Letter from the Editor
Fall 2006: Issue 58
Brenda Miller
Ikebana is a world of encounters…
—Teshigahara Sofu, The Book of Flowers
It’s been a wild spring. One day you strip down to a t-shirt, shorts and flip-flops and wander down the sidewalks in a daze of heat-inspired delight; the next, you’re zipping the flannel lining back in your jacket and crouching through the freezing rain on your dash from the car to work. It’s a little bewildering sometimes, these abrupt changes, and they can wreak havoc on your mood if you let them. But if you go with it—if you see the mutability of the weather as a way to practice equanimity in the face of change—you start to feel a little thrill of anticipation: What next? you hum to yourself. What next?

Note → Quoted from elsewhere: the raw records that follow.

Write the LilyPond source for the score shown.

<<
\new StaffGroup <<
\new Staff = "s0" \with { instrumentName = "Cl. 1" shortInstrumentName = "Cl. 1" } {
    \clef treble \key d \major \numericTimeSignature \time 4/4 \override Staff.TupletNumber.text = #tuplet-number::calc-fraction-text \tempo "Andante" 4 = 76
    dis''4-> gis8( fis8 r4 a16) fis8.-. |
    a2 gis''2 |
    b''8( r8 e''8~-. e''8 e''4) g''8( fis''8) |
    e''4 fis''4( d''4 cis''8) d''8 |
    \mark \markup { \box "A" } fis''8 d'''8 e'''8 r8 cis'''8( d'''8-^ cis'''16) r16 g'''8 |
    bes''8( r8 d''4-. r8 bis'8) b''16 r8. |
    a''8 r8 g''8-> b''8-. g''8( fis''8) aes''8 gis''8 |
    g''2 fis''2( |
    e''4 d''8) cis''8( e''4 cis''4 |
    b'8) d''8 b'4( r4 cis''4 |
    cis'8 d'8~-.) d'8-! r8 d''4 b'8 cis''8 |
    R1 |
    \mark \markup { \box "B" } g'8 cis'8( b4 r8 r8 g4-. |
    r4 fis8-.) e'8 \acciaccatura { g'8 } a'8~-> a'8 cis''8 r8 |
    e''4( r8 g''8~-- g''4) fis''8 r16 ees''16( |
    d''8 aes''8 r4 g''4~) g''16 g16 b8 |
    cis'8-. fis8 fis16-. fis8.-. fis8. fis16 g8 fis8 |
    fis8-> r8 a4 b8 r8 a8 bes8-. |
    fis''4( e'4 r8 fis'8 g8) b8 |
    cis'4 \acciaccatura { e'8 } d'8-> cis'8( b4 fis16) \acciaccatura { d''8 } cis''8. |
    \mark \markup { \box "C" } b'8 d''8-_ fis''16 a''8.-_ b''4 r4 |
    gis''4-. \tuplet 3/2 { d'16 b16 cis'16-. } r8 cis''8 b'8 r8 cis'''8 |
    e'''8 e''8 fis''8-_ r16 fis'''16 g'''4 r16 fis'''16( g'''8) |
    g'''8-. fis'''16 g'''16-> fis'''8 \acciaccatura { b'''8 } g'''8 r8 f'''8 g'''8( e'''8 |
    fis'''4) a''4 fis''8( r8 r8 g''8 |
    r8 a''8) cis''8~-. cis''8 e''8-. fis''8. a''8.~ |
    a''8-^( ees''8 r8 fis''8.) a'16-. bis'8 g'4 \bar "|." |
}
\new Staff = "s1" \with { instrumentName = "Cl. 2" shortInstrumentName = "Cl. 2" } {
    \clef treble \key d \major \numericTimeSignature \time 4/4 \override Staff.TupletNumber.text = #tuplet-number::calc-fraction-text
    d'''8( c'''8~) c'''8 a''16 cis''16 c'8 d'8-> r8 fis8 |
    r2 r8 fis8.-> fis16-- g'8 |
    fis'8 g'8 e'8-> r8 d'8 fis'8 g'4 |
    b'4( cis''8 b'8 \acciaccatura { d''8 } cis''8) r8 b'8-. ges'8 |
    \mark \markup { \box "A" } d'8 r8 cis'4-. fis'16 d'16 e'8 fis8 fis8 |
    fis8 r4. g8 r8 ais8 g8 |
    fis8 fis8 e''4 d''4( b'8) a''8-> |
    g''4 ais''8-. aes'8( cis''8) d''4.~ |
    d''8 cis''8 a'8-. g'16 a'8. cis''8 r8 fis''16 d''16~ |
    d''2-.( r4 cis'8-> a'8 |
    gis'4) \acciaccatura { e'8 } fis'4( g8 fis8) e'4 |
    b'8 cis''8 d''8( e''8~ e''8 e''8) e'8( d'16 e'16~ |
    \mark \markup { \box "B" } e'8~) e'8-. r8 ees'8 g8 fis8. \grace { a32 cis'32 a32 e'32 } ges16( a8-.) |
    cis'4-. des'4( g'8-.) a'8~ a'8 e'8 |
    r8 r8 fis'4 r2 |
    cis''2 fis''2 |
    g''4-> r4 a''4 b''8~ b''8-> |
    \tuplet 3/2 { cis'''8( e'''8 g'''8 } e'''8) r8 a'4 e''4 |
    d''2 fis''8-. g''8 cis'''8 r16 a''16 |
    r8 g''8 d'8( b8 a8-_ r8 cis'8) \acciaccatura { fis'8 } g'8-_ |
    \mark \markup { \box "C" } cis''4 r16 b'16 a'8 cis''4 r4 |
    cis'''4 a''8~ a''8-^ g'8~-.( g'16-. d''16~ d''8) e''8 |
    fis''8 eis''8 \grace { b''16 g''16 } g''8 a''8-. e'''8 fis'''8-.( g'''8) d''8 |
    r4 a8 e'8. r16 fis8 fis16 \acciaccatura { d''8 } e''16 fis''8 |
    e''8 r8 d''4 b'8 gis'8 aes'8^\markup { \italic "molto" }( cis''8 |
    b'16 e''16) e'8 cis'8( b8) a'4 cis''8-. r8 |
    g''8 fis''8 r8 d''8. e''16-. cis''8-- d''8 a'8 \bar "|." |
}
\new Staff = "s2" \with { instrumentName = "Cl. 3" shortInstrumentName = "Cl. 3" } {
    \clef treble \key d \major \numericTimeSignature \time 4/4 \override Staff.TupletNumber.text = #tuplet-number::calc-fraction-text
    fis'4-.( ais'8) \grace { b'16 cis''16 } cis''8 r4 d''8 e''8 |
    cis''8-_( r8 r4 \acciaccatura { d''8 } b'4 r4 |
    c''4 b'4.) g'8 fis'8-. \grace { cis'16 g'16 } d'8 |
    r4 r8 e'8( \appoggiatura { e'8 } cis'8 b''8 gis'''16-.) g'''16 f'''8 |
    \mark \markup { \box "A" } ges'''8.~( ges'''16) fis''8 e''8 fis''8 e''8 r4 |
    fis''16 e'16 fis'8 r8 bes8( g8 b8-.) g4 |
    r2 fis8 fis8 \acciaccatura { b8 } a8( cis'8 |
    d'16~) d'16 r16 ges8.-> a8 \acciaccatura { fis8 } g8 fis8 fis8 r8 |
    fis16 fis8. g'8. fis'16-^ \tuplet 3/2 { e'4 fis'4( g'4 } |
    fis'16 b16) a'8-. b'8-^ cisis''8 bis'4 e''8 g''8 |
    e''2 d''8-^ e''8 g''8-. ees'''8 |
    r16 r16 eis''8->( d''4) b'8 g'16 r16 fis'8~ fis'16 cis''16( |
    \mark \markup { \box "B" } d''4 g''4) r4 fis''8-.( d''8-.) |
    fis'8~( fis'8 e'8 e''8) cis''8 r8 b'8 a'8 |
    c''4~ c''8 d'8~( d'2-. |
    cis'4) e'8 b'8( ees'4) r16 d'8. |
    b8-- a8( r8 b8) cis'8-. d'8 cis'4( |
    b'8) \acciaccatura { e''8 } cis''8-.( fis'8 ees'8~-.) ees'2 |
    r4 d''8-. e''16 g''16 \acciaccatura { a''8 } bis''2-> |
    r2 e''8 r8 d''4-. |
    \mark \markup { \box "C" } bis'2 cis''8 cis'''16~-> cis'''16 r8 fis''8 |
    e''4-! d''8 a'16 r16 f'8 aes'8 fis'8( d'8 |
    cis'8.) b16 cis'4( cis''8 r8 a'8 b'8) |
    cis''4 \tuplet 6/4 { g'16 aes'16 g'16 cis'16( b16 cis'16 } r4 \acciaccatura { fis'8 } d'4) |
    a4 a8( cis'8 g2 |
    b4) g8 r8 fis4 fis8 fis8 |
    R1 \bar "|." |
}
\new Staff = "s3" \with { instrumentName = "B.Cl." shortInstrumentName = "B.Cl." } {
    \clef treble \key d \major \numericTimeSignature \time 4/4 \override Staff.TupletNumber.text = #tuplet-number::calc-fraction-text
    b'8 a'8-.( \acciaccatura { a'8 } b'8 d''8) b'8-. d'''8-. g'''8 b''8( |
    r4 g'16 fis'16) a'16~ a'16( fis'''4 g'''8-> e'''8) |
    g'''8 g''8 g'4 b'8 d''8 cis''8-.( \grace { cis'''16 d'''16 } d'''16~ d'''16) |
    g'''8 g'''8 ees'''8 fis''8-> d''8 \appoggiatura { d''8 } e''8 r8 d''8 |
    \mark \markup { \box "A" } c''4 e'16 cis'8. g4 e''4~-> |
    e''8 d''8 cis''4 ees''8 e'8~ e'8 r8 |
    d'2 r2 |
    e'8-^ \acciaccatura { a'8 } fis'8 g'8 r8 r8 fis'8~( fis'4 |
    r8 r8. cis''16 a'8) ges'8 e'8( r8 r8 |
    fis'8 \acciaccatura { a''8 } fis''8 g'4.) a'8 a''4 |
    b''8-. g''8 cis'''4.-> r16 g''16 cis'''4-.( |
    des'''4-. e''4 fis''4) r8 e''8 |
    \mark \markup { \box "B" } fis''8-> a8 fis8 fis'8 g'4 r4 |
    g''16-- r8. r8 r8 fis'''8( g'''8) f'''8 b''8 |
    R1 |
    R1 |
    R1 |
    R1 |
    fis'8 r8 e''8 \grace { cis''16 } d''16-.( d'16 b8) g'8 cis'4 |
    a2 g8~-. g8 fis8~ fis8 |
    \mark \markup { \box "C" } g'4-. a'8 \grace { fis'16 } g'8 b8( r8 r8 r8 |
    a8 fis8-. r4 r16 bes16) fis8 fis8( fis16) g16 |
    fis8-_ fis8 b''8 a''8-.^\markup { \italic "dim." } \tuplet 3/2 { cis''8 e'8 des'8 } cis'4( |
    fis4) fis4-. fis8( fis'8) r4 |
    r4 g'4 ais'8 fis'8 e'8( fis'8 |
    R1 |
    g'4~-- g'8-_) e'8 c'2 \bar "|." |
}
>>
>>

One of the constants in my life these past few years has been my study of the ancient art of Ikebana, a form of Japanese flower arranging. In traditional Ikebana compositions, you pay as much attention to the empty space as to the surrounding lines; it’s all about a “conversation with the flowers” as my teacher, Charles, puts it. In this art so allied with the seasons, you must train yourself to a high degree of receptivity to whatever materials present themselves, whether they be delicate flowering cherry branches, or the rough whiptails of Scottish broom. Just yesterday, we worked with the branches of the camellia bush, with its shiny heart-shaped leaves, and variegated tulips fresh from the fields of the Skagit River plain. As I created a simple, slanting composition that highlighted the unopened buds, Charles stood behind me, with his hand to his chin, in his classic posture of contemplation. I thought the arrangement was done—I was pleased with the way the blush-colored tulips echoed the incipient red of the camellia blossom—but Charles murmured, “What would happen if you clipped just one leaf off your main branch, like so.” I took the leaf he pointed out, snipped, and with that small alteration my Ikebana came alive: space opened up and the arrangement became not so much about a pleasing symmetry and closure, but a true conversation, with its meandering byways, its give-and-take, an openness to whatever might arise in the next moment, and the next, and the next.
I like to think of the Bellingham Review as just such a conversation, a literary Ikebana, a “world of encounters,” as Teshigahara Sofu, one of the founders of modern-day Ikebana, puts it. And each of the pieces in this remarkable edition of the Review has that same quality of attention to the smallest detail, a pruning away of all that is unnecessary, all that might be mere ornament in the way of a greater exchange. In these pages, you may notice that many of our writers have found a locus for this conversation rooted in the body, for where else but the body do the deepest truths reside? Where else are we so keenly aware of the changes that hurtle us through the world? These writers instinctively turn to the body as a way to engage with those changes, and they do so with care, precision, and what I can only characterize as compassion for how we succeed in weathering those transformations, how we fail, and all the beautiful variations in between.
And you, dear reader: your presence is the flint that sparks this conversation again and again. May you find in these pages at least a few encounters that change you, that perhaps will sustain you a little while in all the mutable seasons to come.